Stored dataset items

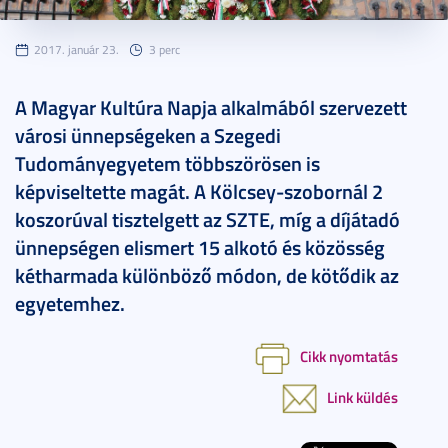
2017. január 23.
3 perc
A Magyar Kultúra Napja alkalmából szervezett
városi ünnepségeken a Szegedi
Tudományegyetem többszörösen is
képviseltette magát. A Kölcsey-szobornál 2
koszorúval tisztelgett az SZTE, míg a díjátadó
ünnepségen elismert 15 alkotó és közösség
kétharmada különböző módon, de kötődik az
egyetemhez.
Cikk nyomtatás
Link küldés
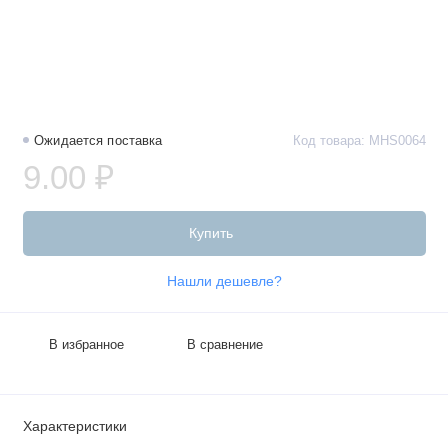
Ожидается поставка
Код товара: MHS0064
9.00 ₽
Купить
Нашли дешевле?
В избранное
В сравнение
Характеристики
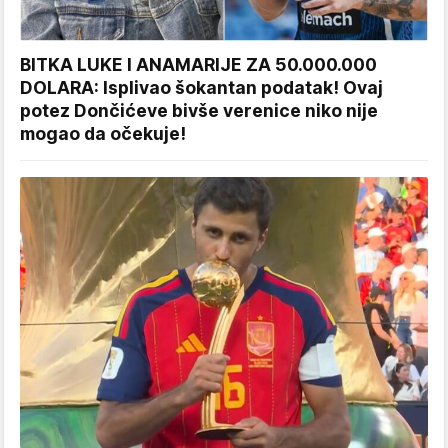
BITKA LUKE I ANAMARIJE ZA 50.000.000
DOLARA: Isplivao šokantan podatak! Ovaj
potez Dončićeve bivše verenice niko nije
mogao da očekuje!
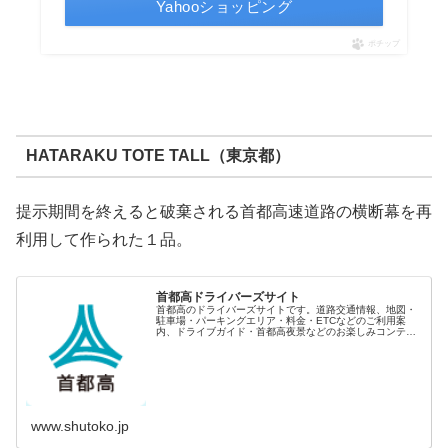
Yahooショッピング
ポチップ
HATARAKU TOTE TALL（東京都）
提示期間を終えると破棄される首都高速道路の横断幕を再
利用して作られた１品。
首都高ドライバーズサイト
首都高のドライバーズサイトです。道路交通情報、地図・
駐車場・パーキングエリア・料金・ETCなどのご利用案
内、ドライブガイド・首都高夜景などのお楽しみコンテン
ツを提供しています。
www.shutoko.jp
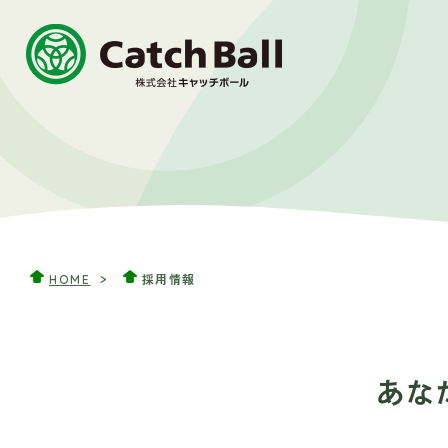
HOME
採用情報
あな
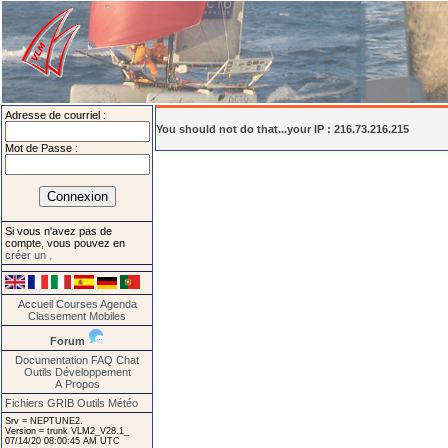
Adresse de courriel :
You should not do that...your IP : 216.73.216.215
Mot de Passe :
Si vous n'avez pas de
compte, vous pouvez en
créer un
.
Accueil
Courses
Agenda
Classement
Mobiles
Forum
Documentation
FAQ
Chat
Outils
Développement
A Propos
Fichiers GRIB
Outils Météo
Srv = NEPTUNE2.
Version = trunk VLM2_V28.1_
07/14/20 08:00:45 AM UTC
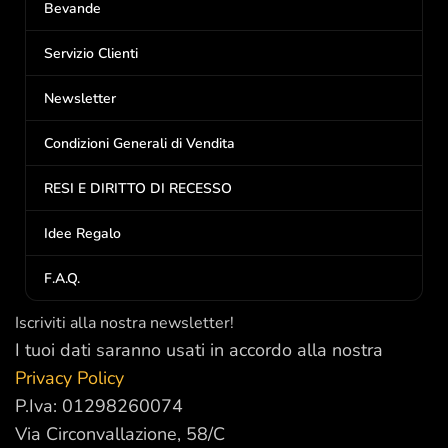
Bevande
Servizio Clienti
Newsletter
Condizioni Generali di Vendita
RESI E DIRITTO DI RECESSO
Idee Regalo
F.A.Q.
Iscriviti alla nostra newsletter!
I tuoi dati saranno usati in accordo alla nostra
Privacy Policy
P.Iva: 01298260074
Via Circonvallazione, 58/C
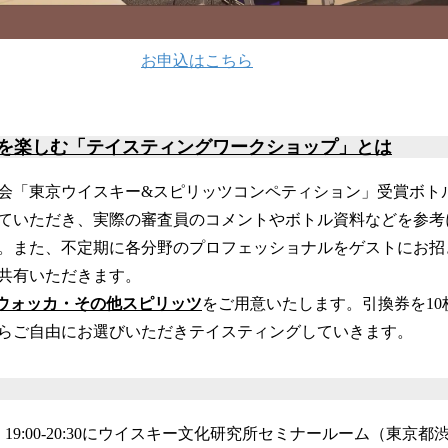
お申込はこちら
ルを楽しむ「テイスティングワークショップ」とは
会「東京ウイスキー&スピリッツコンペティション」受賞ボト
ていただき、実際の審査員のコメントやボトル資料などを参考
。また、不定期に各分野のプロフェッショナルをゲストにお招
共有いただきます。
ウォッカ・その他スピリッツ
をご用意いたします。引換券を10
らご自由にお選びいただきテイスティングしていきます。
金）19:00-20:30にウイスキー文化研究所セミナールーム（東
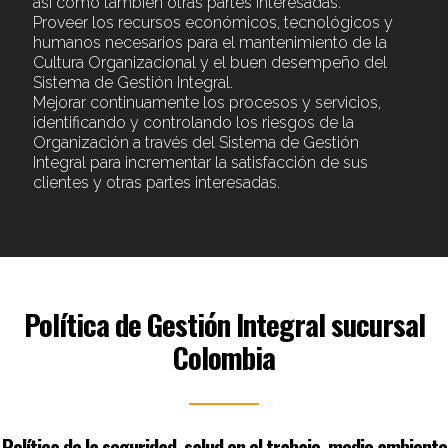
así como también otras partes interesadas.
Proveer los recursos económicos, tecnológicos y
humanos necesarios para el mantenimiento de la
Cultura Organizacional y el buen desempeño del
Sistema de Gestión Integral.
Mejorar continuamente los procesos y servicios,
identificando y controlando los riesgos de la
Organización a través del Sistema de Gestión
Integral para incrementar la satisfacción de sus
clientes y otras partes interesadas.
Política de Gestión Integral sucursal
Colombia
Política de la seguridad, salud en el trabajo, medio ambiente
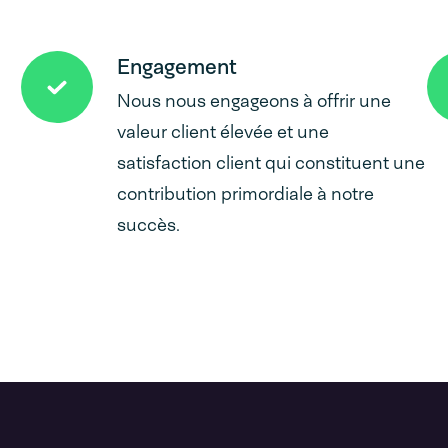
Engagement
Nous nous engageons à offrir une
valeur client élevée et une
satisfaction client qui constituent une
contribution primordiale à notre
succès.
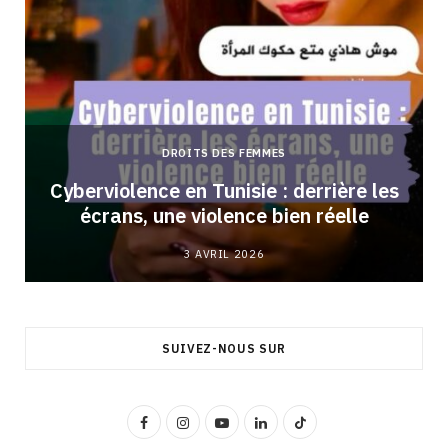
DROITS DES FEMMES
Cyberviolence en Tunisie : derrière les
écrans, une violence bien réelle
3 AVRIL 2026
SUIVEZ-NOUS SUR
F
I
Y
L
T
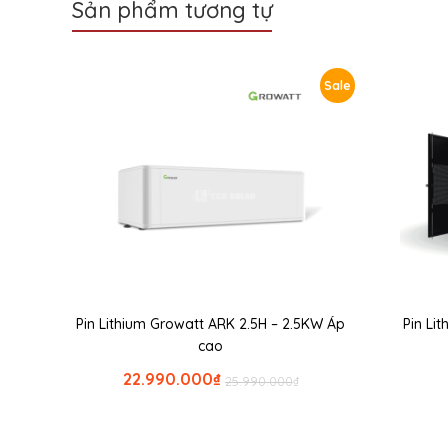
Sản phẩm tương tự
Sale
Pin Lithium Growatt ARK 2.5H – 2.5KW Áp
Pin Li
cao
22.990.000
₫
25.990.000
₫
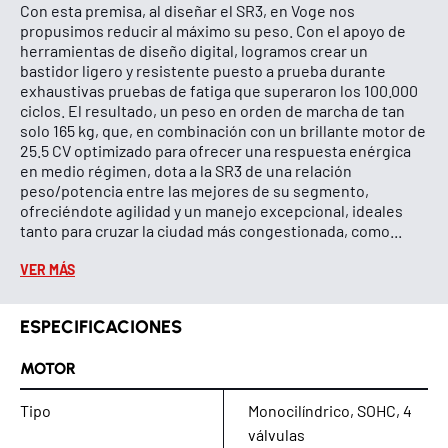
Con esta premisa, al diseñar el SR3, en Voge nos
propusimos reducir al máximo su peso. Con el apoyo de
herramientas de diseño digital, logramos crear un
bastidor ligero y resistente puesto a prueba durante
exhaustivas pruebas de fatiga que superaron los 100.000
ciclos. El resultado, un peso en orden de marcha de tan
solo 165 kg, que, en combinación con un brillante motor de
25.5 CV optimizado para ofrecer una respuesta enérgica
en medio régimen, dota a la SR3 de una relación
peso/potencia entre las mejores de su segmento,
ofreciéndote agilidad y un manejo excepcional, ideales
tanto para cruzar la ciudad más congestionada, como...
VER MÁS
ESPECIFICACIONES
MOTOR
Tipo
Monocilíndrico, SOHC, 4
válvulas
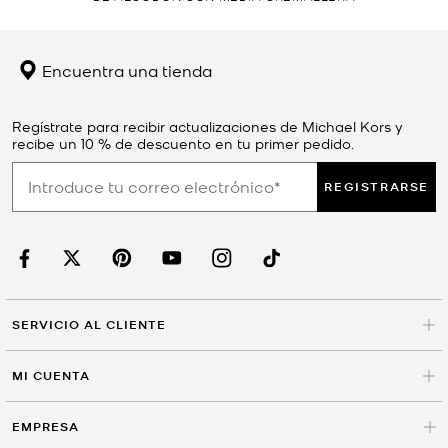
Encuentra una tienda
Regístrate para recibir actualizaciones de Michael Kors y
recibe un 10 % de descuento en tu primer pedido.
REGISTRARSE
SERVICIO AL CLIENTE
MI CUENTA
EMPRESA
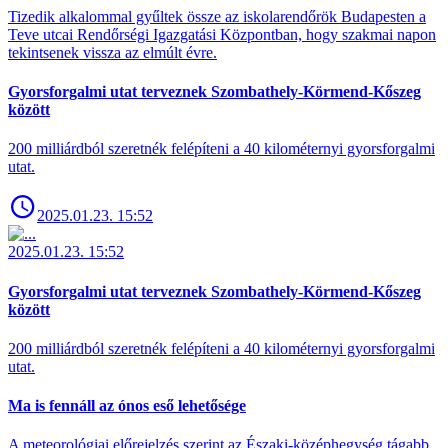
Tizedik alkalommal gyűltek össze az iskolarendőrök Budapesten a
Teve utcai Rendőrségi Igazgatási Központban, hogy szakmai napon
tekintsenek vissza az elmúlt évre.
Gyorsforgalmi utat terveznek Szombathely-Körmend-Kőszeg
között
200 milliárdból szeretnék felépíteni a 40 kilométernyi gyorsforgalmi
utat.
2025.01.23. 15:52
2025.01.23. 15:52
Gyorsforgalmi utat terveznek Szombathely-Körmend-Kőszeg
között
200 milliárdból szeretnék felépíteni a 40 kilométernyi gyorsforgalmi
utat.
Ma is fennáll az ónos eső lehetősége
A meteorológiai előrejelzés szerint az Északi-középhegység tágabb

* Instructions for the task *
Render the text read from all of the rows above as a JSON list of strings, with one string for each line and blank lines omitted. Leave the pictures out of the answer.

* Exercise output *
[
  "2017. január 23.",
  "3 perc",
  "A Magyar Kultúra Napja alkalmából szervezett",
  "városi ünnepségeken a Szegedi",
  "Tudományegyetem többszörösen is",
  "képviseltette magát. A Kölcsey-szobornál 2",
  "koszorúval tisztelgett az SZTE, míg a díjátadó",
  "ünnepségen elismert 15 alkotó és közösség",
  "kétharmada különböző módon, de kötődik az",
  "egyetemhez.",
  "Cikk nyomtatás",
  "Link küldés",
  "Ожидается поставка",
  "Код товара: MHS0064",
  "9.00 ₽",
  "Купить",
  "Нашли дешевле?",
  "В избранное",
  "В сравнение",
  "Характеристики",
  "BITKA LUKE I ANAMARIJE ZA 50.000.000",
  "DOLARA: Isplivao šokantan podatak! Ovaj",
  "potez Dončićeve bivše verenice niko nije",
  "mogao da očekuje!",
  "Yahooショッピング",
  "ポチップ",
  "HATARAKU TOTE TALL（東京都）",
  "提示期間を終えると破棄される首都高速道路の横断幕を再",
  "利用して作られた１品。",
  "首都高ドライバーズサイト",
  "首都高のドライバーズサイトです。道路交通情報、地図・",
  "駐車場・パーキングエリア・料金・ETCなどのご利用案",
  "内、ドライブガイド・首都高夜景などのお楽しみコンテン",
  "ツを提供しています。",
  "www.shutoko.jp",
  "HOME",
  "採用情報",
  "あな",
  "Adresse de courriel :",
  "You should not do that...your IP : 216.73.216.215",
  "Mot de Passe :",
  "Si vous n'avez pas de",
  "compte, vous pouvez en",
  "créer un",
  ".",
  "Accueil",
  "Courses",
  "Agenda",
  "Classement",
  "Mobiles",
  "Forum",
  "Documentation",
  "FAQ",
  "Chat",
  "Outils",
  "Développement",
  "A Propos",
  "Fichiers GRIB",
  "Outils Météo",
  "Srv = NEPTUNE2.",
  "Version = trunk VLM2_V28.1_",
  "07/14/20 08:00:45 AM UTC",
  "Bevande",
  "Servizio Clienti",
  "Newsletter",
  "Condizioni Generali di Vendita",
  "RESI E DIRITTO DI RECESSO",
  "Idee Regalo",
  "F.A.Q.",
  "Iscriviti alla nostra newsletter!",
  "I tuoi dati saranno usati in accordo alla nostra",
  "Privacy Policy",
  "P.Iva: 01298260074",
  "Via Circonvallazione, 58/C",
  "お申込はこちら",
  "ルを楽しむ「テイスティングワークショップ」とは",
  "会「東京ウイスキー&スピリッツコンペティション」受賞ボト",
  "ていただき、実際の審査員のコメントやボトル資料などを参考",
  "。また、不定期に各分野のプロフェッショナルをゲストにお招",
  "共有いただきます。",
  "ウォッカ・その他スピリッツ",
  "をご用意いたします。引換券を10",
  "らご自由にお選びいただきテイスティングしていきます。",
  "金）19:00-20:30にウイスキー文化研究所セミナールーム（東",
  "así como también otras partes interesadas.",
  "Proveer los recursos económicos, tecnológicos y",
  "humanos necesarios para el mantenimiento de la",
  "Cultura Organizacional y el buen desempeño del",
  "Sistema de Gestión Integral.",
  "Mejorar continuamente los procesos y servicios,",
  "identificando y controlando los riesgos de la",
  "Organización a través del Sistema de Gestión",
  "Integral para incrementar la satisfacción de sus",
  "clientes y otras partes interesadas.",
  "Política de Gestión Integral sucursal",
  "Colombia",
  "Política de la seguridad, salud en el trabajo, medio ambiente",
  "Engagement",
  "Nous nous engageons à offrir une",
  "valeur client élevée et une",
  "satisfaction client qui constituent une",
  "contribution primordiale à notre",
  "succès.",
  "DROITS DES FEMMES",
  "Cyberviolence en Tunisie : derrière les",
  "écrans, une violence bien réelle",
  "3 AVRIL 2026",
  "SUIVEZ-NOUS SUR",
  "F",
  "I",
  "Y",
  "L",
  "T",
  "Sản phẩm tương tự",
  "Sale",
  "Pin Lithium Growatt ARK 2.5H – 2.5KW Áp",
  "Pin Li",
  "cao",
  "22.990.000",
  "₫",
  "25.990.000",
  "₫",
  "Con esta premisa, al diseñar el SR3, en Voge nos",
  "propusimos reducir al máximo su peso. Con el apoyo de",
  "herramientas de diseño digital, logramos crear un",
  "bastidor ligero y resistente puesto a prueba durante",
  "exhaustivas pruebas de fatiga que superaron los 100.000",
  "ciclos. El resultado, un peso en orden de marcha de tan",
  "solo 165 kg, que, en combinación con un brillante motor de",
  "25.5 CV optimizado para ofrecer una respuesta enérgica",
  "en medio régimen, dota a la SR3 de una relación",
  "peso/potencia entre las mejores de su segmento,",
  "ofreciéndote agilidad y un manejo excepcional, ideales",
  "tanto para cruzar la ciudad más congestionada, como...",
  "VER MÁS",
  "ESPECIFICACIONES",
  "MOTOR",
  "Tipo",
  "Monocilíndrico, SOHC, 4",
  "válvulas",
  "Encuentra una tienda",
  "Regístrate para recibir actualizaciones de Michael Kors y",
  "recibe un 10 % de descuento en tu primer pedido.",
  "REGISTRARSE",
  "SERVICIO AL CLIENTE",
  "MI CUENTA",
  "EMPRESA",
  "Tizedik alkalommal gyűltek össze az iskolarendőrök Budapesten a",
  "Teve utcai Rendőrségi Igazgatási Központban, hogy szakmai napon",
  "tekintsenek vissza az elmúlt évre.",
  "Gyorsforgalmi utat terveznek Szombathely-Körmend-Kőszeg",
  "között",
  "200 milliárdból szeretnék felépíteni a 40 kilométernyi gyorsforgalmi",
  "utat.",
  "2025.01.23. 15:52",
  "2025.01.23. 15:52",
  "Gyorsforgalmi utat terveznek Szombathely-Körmend-Kőszeg",
  "között",
  "200 milliárdból szeretnék felépíteni a 40 kilométernyi gyorsforgalmi",
  "utat.",
  "Ma is fennáll az ónos eső lehetősége",
  "A meteorológiai előrejelzés szerint az Északi-középhegység tágabb"
]